I have a lot of trouble being transparent. I guess you could also say that I have trouble trusting people. No... you could definitely say that.
I've spent so much time comparing this experience of waiting to bring home our next precious baby to the time 3 years ago when we were waiting to bring home Hannah. There are so many similarities but it's the differences that amaze me.
When we were waiting for Hannah, we kept most everything that we were going through to ourselves. It seemed so much easier to go through the infertility treatments, home study, stress, and tears on our own... together. In a way, I guess we avoided lots of questions and inquisitive people...but we also missed out on a lot of support. No, we missed out on TONS of support... all because we were afraid to let people in. We didn't know how to be transparent without it looking like we were seeking sympathy or attention.
This seemed like a good idea for a while. On the outside everything was normal. On the inside we were slowly falling apart, grasping for answers, and hanging on to our faith when we really wanted to question God and ask "WHY?!". What ended up happening is that the flood-gates burst one night while we were meeting in our living room with our incredible small group from church. I mean... they BURST! We're lucky that it happened when we were with these people. Let's flash-back to February 7, 2009...
Secrecy can eat you alive!
Until now, only a handful of people know of our struggle trying to conceive. I feel guilty about our secrecy from even our close family and friends but the truth is, I'm just not ready to divulge the intimate details yet; not that we have all that much to tell as all tests point to "normal"l whatever the heck that means.
Though the last 14 months have been the most difficult of our lives, it has been somewhat more difficult to keep our struggle from our small group; the people who open up to us on a weekly basis, and who rely on us for prayer and encouragement. I want so badly to pray for them, support them, and know when they are struggling so I can offer to help but when it comes to me being transparent with them, I just can't. Will they blame me like I've so often blamed myself? Will they tell us we're over-reacting? So many fears!
Vulnerability has never been my strong-suit. Have you ever been burned? You know the kind I'm talking about. I've been burned so many times by people whom I confided in. In the end, transparency has never come out on my side. Because of this, I am the most independent and private person, in every sense of the word, however I have learned that even I can only stand to be this way for so long. This time, I endured 14 months and was ready to bust!
Though we did not plan it, we told our small group tonight about our struggle and asked them to pray for and with us. As soon as Joey started talking, I lost it. This was a million times worse than 'the ugly cry' people! I was hit with a mix of relief and dread at the same time. Relief to finally be open and honest with our best friends and dread because we were now risking the spread of our intimate struggle. I knew I couldn't handle that yet.
I should have given these precious friends more credit. I was overwhelmed by their response. They, both men and women, cried with us, prayed with us, and were sensitive to our feelings. God is faithful and it helps to know that our second family is praying for and with us and can celebrate with us when God blesses us with a baby!
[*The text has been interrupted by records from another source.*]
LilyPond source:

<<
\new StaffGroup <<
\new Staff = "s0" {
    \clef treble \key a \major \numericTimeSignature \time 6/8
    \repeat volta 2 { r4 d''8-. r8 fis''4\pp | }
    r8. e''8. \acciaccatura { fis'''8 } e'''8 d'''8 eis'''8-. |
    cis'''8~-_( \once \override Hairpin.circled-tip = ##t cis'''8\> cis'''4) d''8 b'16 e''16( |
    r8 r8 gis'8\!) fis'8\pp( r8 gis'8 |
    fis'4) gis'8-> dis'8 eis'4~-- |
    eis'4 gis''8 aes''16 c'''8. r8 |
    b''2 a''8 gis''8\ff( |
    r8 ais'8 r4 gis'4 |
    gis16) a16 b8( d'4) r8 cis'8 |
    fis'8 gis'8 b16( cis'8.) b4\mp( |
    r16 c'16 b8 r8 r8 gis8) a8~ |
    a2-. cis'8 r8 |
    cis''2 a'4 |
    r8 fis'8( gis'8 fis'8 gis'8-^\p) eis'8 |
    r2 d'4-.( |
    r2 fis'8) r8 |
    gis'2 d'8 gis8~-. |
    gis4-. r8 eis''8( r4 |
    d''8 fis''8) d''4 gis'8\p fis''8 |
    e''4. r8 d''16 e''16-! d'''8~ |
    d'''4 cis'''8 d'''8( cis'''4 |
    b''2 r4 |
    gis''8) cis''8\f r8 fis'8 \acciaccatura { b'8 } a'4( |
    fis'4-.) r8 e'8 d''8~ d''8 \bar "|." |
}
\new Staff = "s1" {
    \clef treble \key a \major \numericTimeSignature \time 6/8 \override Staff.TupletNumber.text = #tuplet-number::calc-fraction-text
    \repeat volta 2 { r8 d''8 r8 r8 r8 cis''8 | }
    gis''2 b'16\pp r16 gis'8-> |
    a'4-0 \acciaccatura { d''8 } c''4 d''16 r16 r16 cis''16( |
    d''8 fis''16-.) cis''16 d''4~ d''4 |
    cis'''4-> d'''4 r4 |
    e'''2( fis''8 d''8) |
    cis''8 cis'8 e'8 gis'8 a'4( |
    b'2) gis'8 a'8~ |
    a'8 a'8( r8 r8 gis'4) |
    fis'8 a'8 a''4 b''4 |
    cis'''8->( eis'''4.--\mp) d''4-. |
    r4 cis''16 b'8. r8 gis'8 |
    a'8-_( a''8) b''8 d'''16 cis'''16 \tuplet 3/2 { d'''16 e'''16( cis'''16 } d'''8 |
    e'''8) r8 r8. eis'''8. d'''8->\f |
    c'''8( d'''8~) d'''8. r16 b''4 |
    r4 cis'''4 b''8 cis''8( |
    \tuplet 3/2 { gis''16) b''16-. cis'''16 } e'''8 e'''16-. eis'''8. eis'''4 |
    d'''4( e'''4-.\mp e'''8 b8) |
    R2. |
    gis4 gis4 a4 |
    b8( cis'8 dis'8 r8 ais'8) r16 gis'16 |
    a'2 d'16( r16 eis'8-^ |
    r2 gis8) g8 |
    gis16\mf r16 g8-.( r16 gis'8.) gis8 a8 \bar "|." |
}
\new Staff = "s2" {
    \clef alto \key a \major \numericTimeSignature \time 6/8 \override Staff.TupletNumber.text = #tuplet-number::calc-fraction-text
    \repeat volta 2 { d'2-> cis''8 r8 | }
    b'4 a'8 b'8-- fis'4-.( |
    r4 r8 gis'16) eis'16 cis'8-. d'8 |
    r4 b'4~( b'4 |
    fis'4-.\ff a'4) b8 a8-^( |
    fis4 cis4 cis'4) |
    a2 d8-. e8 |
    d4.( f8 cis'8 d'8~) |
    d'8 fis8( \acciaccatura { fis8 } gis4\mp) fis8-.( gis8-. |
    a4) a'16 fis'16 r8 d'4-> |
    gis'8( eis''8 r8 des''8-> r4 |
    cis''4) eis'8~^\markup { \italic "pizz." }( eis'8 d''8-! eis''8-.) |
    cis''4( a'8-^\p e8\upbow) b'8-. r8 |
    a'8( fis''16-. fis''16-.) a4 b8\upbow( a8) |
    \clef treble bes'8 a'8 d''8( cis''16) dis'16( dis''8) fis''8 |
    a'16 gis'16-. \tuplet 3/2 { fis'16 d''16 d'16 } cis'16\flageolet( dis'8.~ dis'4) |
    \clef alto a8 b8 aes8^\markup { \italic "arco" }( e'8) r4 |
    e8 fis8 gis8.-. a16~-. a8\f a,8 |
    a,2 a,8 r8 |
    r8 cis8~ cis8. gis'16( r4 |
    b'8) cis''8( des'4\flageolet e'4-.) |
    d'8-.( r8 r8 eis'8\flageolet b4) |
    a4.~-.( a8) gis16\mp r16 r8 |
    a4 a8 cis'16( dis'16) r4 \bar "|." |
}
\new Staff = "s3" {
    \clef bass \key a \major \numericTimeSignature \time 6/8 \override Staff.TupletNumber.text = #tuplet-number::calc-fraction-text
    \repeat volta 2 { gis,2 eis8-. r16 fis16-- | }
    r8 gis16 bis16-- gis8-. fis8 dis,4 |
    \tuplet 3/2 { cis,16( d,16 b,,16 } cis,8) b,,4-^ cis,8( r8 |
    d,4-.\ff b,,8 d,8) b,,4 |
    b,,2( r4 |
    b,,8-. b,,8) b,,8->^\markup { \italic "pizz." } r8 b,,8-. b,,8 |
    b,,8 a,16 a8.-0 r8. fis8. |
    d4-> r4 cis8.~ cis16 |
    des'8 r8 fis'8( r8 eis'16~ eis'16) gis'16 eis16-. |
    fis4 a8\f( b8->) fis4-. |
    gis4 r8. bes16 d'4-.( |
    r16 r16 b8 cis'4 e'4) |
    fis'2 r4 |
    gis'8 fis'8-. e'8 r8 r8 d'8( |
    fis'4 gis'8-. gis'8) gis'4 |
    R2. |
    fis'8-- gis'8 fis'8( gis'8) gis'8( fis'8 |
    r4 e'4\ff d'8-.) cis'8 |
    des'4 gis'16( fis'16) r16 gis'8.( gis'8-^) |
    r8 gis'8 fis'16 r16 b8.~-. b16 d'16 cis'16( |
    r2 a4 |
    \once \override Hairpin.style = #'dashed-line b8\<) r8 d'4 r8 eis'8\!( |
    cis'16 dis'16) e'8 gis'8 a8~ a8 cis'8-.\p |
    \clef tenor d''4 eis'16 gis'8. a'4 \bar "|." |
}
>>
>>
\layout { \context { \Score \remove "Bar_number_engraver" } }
I cannot wait to see what God has in store for us.... and I am SO thankful for friends and their unconditional love for us!
Every one of those friends were among the very first to celebrate with us when we brought our sweet baby girl home. They respected our privacy but we knew that they were praying us through the darkness that we were in... and I know now that being vulnerable with them was one of many steps we had to walk up before we could bring home our baby. Less than 7 months later, that's exactly what we did!
I'm still learning how to be vulnerable. I've been burned many more times since February 2009 but I have to keep trusting. I have to keep making myself trust the people who care about me. How can I expect them to do the same with me if I don't trust them myself? This blog is one more step for me in trusting the people that God has placed in our lives... all of you. I've always envied people who blog. I never thought that I could put my most private thoughts and feelings out on a public forum like this. But I have. And I know that when we bring home our next Baby Smith, you will all be rejoicing with us because you will know the path we've walked and every struggle we faced along the way.
Have you experienced heartache? Infertility? A miscarriage? Infidelity? A failed adoption? Have you lost your job?
Have you told someone? Try it... trust those whom God has placed in your life. Give them the gift of being able to celebrate with you when you do get pregnant, find the person you're meant to be with forever, get the job you've been waiting for, or bring home your baby. I can't promise that you won't regret it, because there are times that I have... but you will learn from it and you will be taking one more step toward your dream.